Joe Dispensa says: Stop telling the story of your past and start telling the story of your future. Stop believing in your past real or imagined and start believing in your future. Stop romancing the past and start romancing the future. So, the unlearning the process then you know 95% of who we are is a set of memorized behaviors. Automatic responses, unconscious habits, hardwired attitudes, beliefs and perceptions that are automatic like a computer program. If we are in a program, then we are unconscious. So, in order for us to change we have to become conscious of our thoughts and the story and narrative that we tell and those memories to become familiar with how we speak or how we act and become so conscious that we don’t go unconscious to that behavior. Act as if everything always works out.
When you forget who you are. Dr. Michelle Maidenberg, author of Ace Your Life: Unleash Your Best Self and Live the Life You Want, say these sentences:
- I can choose the next right step. Why this works: It interrupts overwhelm and brings you back to the present.
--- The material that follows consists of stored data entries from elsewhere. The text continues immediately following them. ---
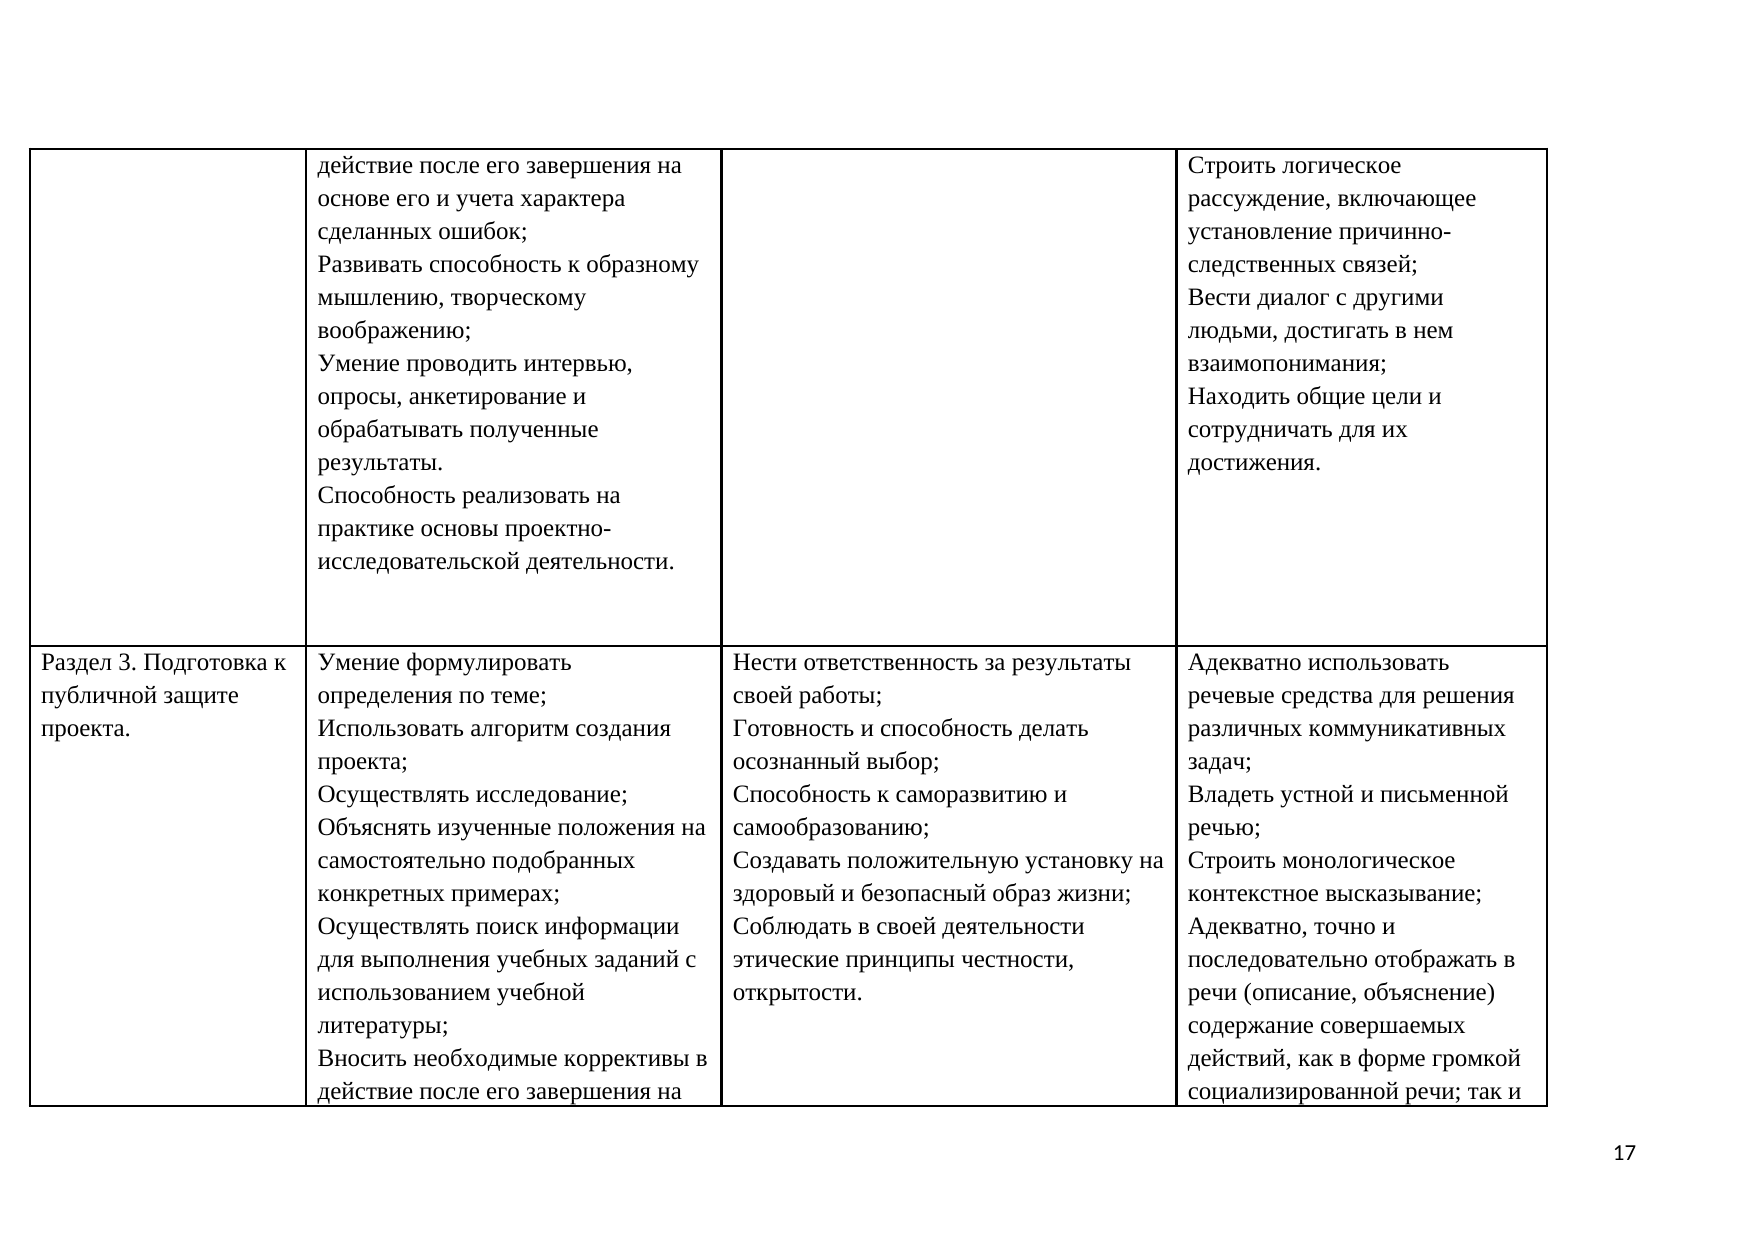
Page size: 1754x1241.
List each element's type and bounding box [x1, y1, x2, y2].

table_cell [1178, 647, 1546, 1105]
table_cell [31, 647, 305, 1105]
table_cell [307, 647, 720, 1105]
table_cell [31, 150, 305, 645]
table_cell [307, 150, 720, 645]
table_cell [723, 150, 1175, 645]
table_cell [723, 647, 1175, 1105]
table_cell [1178, 150, 1546, 645]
Your life shifts when you focus on the next step, not the whole staircase.
- I can handle uncomfortable feelings. Why this works: It builds emotional resilience and reduces avoidance. Discomfort isn’t a stop sign. It is an invitation to grow.
- I show up even when it’s hard. Why this works: It reinforces identity-based change, discipline, grounding, and self-respect. Every time you show up, you teach your nervous system that you are safe, capable, and committed.
- I release what is mine to carry. Why this works: It helps unburden emotional loads, attachment wounds, and projections. Not every emotion, expectation or story belongs to you.
- I speak to myself with kindness. Why this works: Self compassion correlates with greater motivation than self-criticism. Your inner voice becomes the home you live in. Make it a soft one.
- I am becoming someone I trust. Why this works: It repairs self-betrayal patterns, and it builds your confidence. Your highest self is built through tiny moments of honesty and integrity.
- Live the life you are meant to live.
So constructively reflect upon this year. Apply your experience to your plans for next year. Reinvent yourself to match your dream and passions. Check in and adjust frequently at least quarterly. Every day is a new chance to live who you are and what you want to do as well as prepare for tomorrow. That is personal investment and development. A life worth living inspired by that consistent unfamiliar unwavering action in every step of the adventure. Your desired life.